Accordingly, the next night, I was entertained in the stable of another of my school-fellows, residing at the remotest corner of the district. Now I do not want to be considered fastidious or luxurious in my tastes; but I must own to a very loud complaint, entered the morning afterward, against the comparative discomforts of this new lodging. There was very little hay in the stable to which I had been transferred; and the boards, moreover, were very hard indeed. It may have been an improper spirit in which I made the remark; but I went back again to the first school-fellow who has figured in this narrative, and told him if a boy hadn’t a respectable barn to invite a friend to, he needn’t think I was going to be his guest,—that’s all!
After watching, for a moment, the impression of my words upon my friend, I said furthermore, that I was going to strike out for myself, as I was growing tired of the monotony of hay-mows and bread-and-butter, anyways. I wanted a change.
Then came one of the most impressive moments that I shall have to chronicle in these memoirs; for, as soon as I had finished speaking, my friend slapped me vigorously on the back, making at the same time, with excited shrillness, this observation, “Hey!”—which, being a common juvenile exclamation, had, of course, no jocose allusion to the principal subject of my discourse.
“Hey! bully for you!” continued my enthusiastic friend and school-fellow, as soon as he could get his breath, which the suddenness of his lucky thought had evidently taken away. “Hey! that’s just what I’d do. I’d go out into the world, and seek my fortune, like the boys in the story-books; and,” said he, suddenly changing his tone and manner to those of the most excessive gravity and deliberation,—“and, that you needn’t be without means to help you along, take these!”
Whereupon he drew forth from his capacious trousers pocket, and placed in my hand, five large copper cents, which at first had the appearance of so many oysters fried in batter, so girt about and covered were they with fragments of bread-and-butter, deposited, I suppose, in the course of my friend’s entire catering.

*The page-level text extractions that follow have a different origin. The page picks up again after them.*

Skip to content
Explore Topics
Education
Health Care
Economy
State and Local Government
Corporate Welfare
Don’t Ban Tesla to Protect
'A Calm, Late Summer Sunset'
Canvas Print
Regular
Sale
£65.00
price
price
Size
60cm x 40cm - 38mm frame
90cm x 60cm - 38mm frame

It was, indeed, as he assured me, his whole cash capital; but he would not hear to my scruples at taking it. More earnest or impressive about it, or, under the circumstances, more self-denying and truly generous, he could not have been if he had been giving the world away.

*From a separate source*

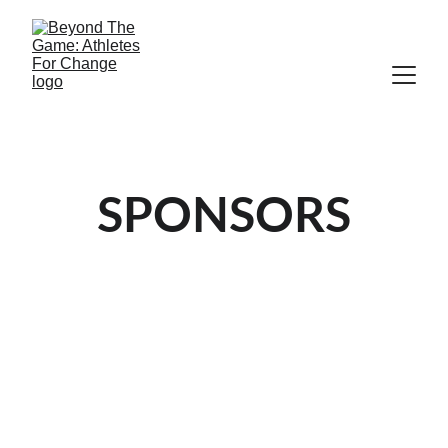
SPONSORS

So, that morning, we parted,—he wending his way, by no means con amore, to school; and I, with a queer, uncertain feeling in the region of my small waistcoat, going forth, my five coppers in my pocket, to seek my fortune.
CHAPTER IV.
A STORMY TIME.
DESERTING entirely the haunts of my play-fellows, I stole down to the wharves. Here the sight of the crowded shipping brought back, more strongly than ever, the memory of that exhilarating trip on the old Indiana, with her sublime brass-band and warlike sheet-iron Indian; and I tried to “hire out” on a steamboat.
The people to whom I made application eyed me suspiciously, for I was very small of my age. They also asked me a great many disagreeable questions, and generally ended by advising me to go home to my friends, if I had any. My size was manifestly against me. Vainly I assured them I was eleven years old, and my own master. They shook their heads, and told me brusquely to “go ashore.”